Schizonycha dilucida

Scientific classification
- Kingdom: Animalia
- Phylum: Arthropoda
- Clade: Pancrustacea
- Class: Insecta
- Order: Coleoptera
- Suborder: Polyphaga
- Infraorder: Scarabaeiformia
- Family: Scarabaeidae
- Genus: Schizonycha
- Species: S. dilucida
- Binomial name: Schizonycha dilucida Brenske, 1898
- Synonyms: Schizonycha exacerbans Péringuey, 1904;

= Schizonycha dilucida =

- Genus: Schizonycha
- Species: dilucida
- Authority: Brenske, 1898
- Synonyms: Schizonycha exacerbans Péringuey, 1904

Species of beetle

Schizonycha dilucida is a species of beetle of the family Scarabaeidae.

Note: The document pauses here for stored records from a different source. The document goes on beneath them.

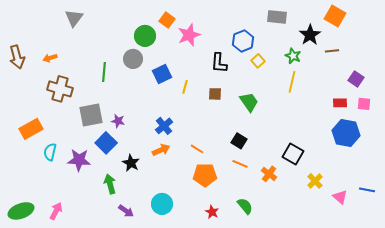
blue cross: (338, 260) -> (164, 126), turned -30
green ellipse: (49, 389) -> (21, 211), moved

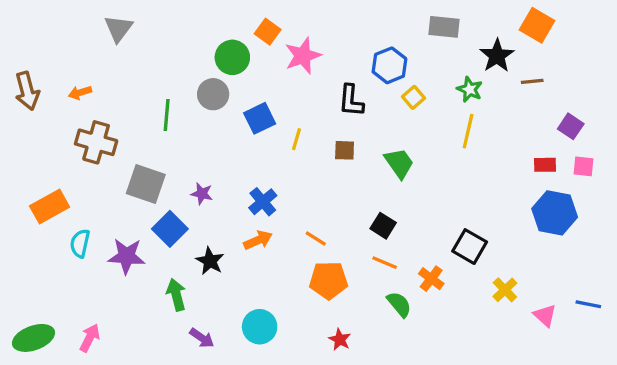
gray square: (91, 115) -> (146, 184), turned 30
purple star: (118, 121) -> (202, 194), moved
green semicircle: (245, 206) -> (399, 304), moved

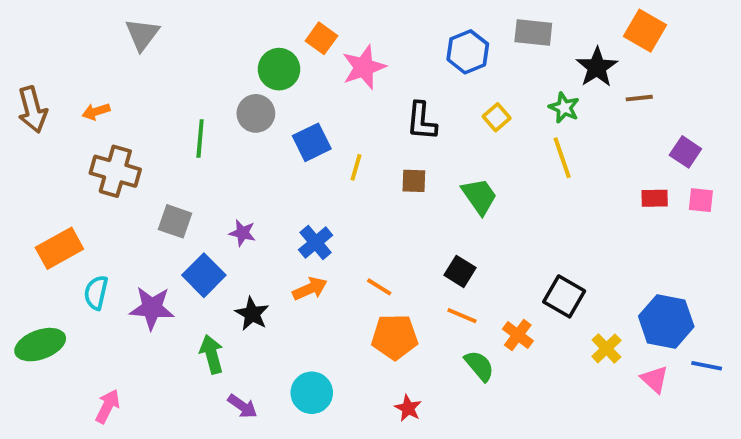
blue hexagon: (389, 65) -> (468, 52), moved
yellow line: (468, 131) -> (562, 158), turned -32
gray square: (146, 184) -> (175, 221), size x0.7
blue hexagon: (555, 213) -> (666, 321), moved
green ellipse: (33, 338) -> (40, 345), moved

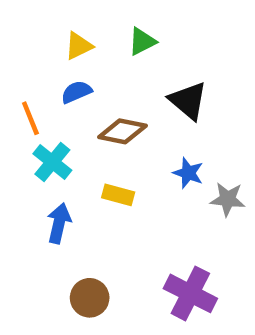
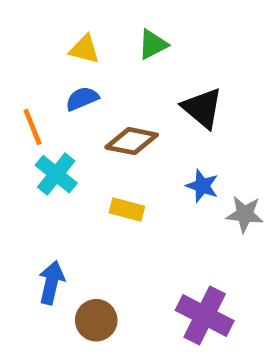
yellow triangle: (79, 46) -> (84, 49), turned 40
blue arrow: (59, 223) -> (51, 283), moved

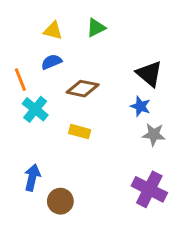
black triangle: (202, 108) -> (149, 74), moved
blue star: (202, 186) -> (140, 106), moved
purple cross: (205, 316) -> (149, 189), moved

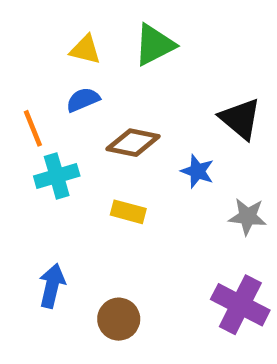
green triangle: (96, 28) -> (154, 45), size x1.4
blue star: (140, 106) -> (197, 171), moved
cyan cross: (35, 109) -> (57, 176), turned 35
brown circle: (60, 201) -> (119, 319), moved

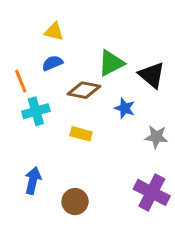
green triangle: (154, 45) -> (111, 63), moved

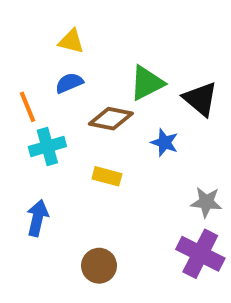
gray star: (156, 137) -> (206, 202), moved
blue arrow: (33, 180) -> (37, 218), moved

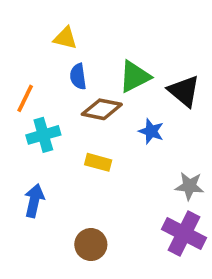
blue semicircle: (69, 83) -> (78, 76), moved, turned -75
orange line: (28, 107) -> (25, 98), turned 48

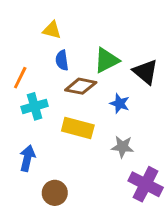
yellow rectangle: (98, 162) -> (78, 128), size x1.5
gray star: (189, 186) -> (122, 147), moved
brown circle: (91, 245) -> (55, 193), moved

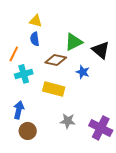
blue semicircle: (62, 60) -> (35, 39), moved
gray star: (122, 147) -> (68, 121), moved
brown circle: (55, 193) -> (28, 131), moved

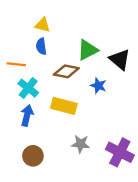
orange line: (14, 54) -> (16, 64), turned 70
cyan cross: (24, 74) -> (28, 88), turned -36
blue arrow: (19, 110) -> (27, 115), moved

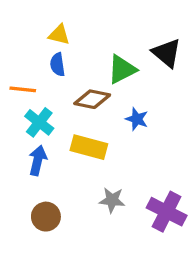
black triangle: (120, 59) -> (167, 53), moved

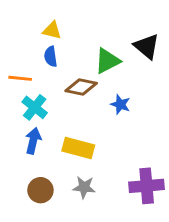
yellow rectangle: (89, 147) -> (78, 148), moved
gray star: (112, 200) -> (84, 187), moved
purple cross: (167, 212) -> (147, 186), turned -32

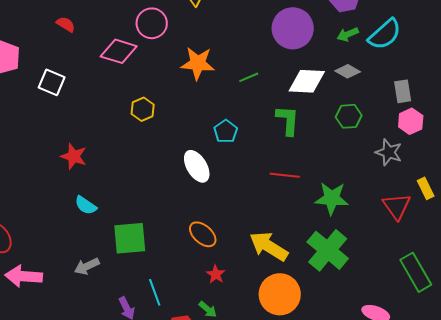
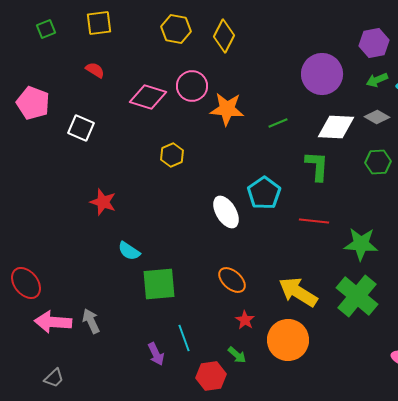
pink circle: (152, 23) -> (192, 86), moved
cyan pentagon: (226, 131) -> (264, 193), moved, size x1.4
cyan semicircle: (86, 205) -> (129, 251), moved
gray arrow: (87, 266) -> (91, 321), moved, turned 90
orange circle: (280, 294) -> (288, 340), moved

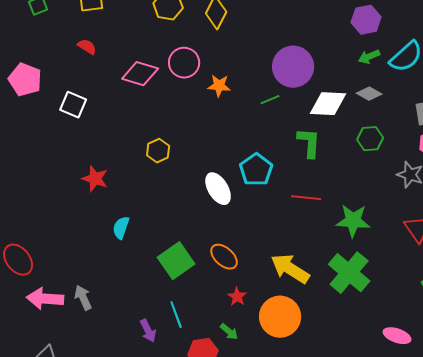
purple circle: (322, 74) -> (293, 67), moved
orange star: (227, 109) -> (219, 86), size x0.7
yellow hexagon: (172, 155) -> (158, 151), moved
cyan semicircle: (129, 251) -> (121, 228), turned 75
green square: (159, 284) -> (176, 261), moved, turned -30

It is found in Tanzania and Zimbabwe.

== Description ==
Adults reach a length of about 11.5-13 mm. They are testaceous with head and pronotum darker. The lateral borders of the pronotum have outstanding setae and the surface has impunctate areas. The punctures of the disc each contain an M-shaped groove and a small, white seta. The punctures on the elytra have setae similar to those of the pronotum and the spaces between the punctures are almost smooth. The lateral borders have stiff setae.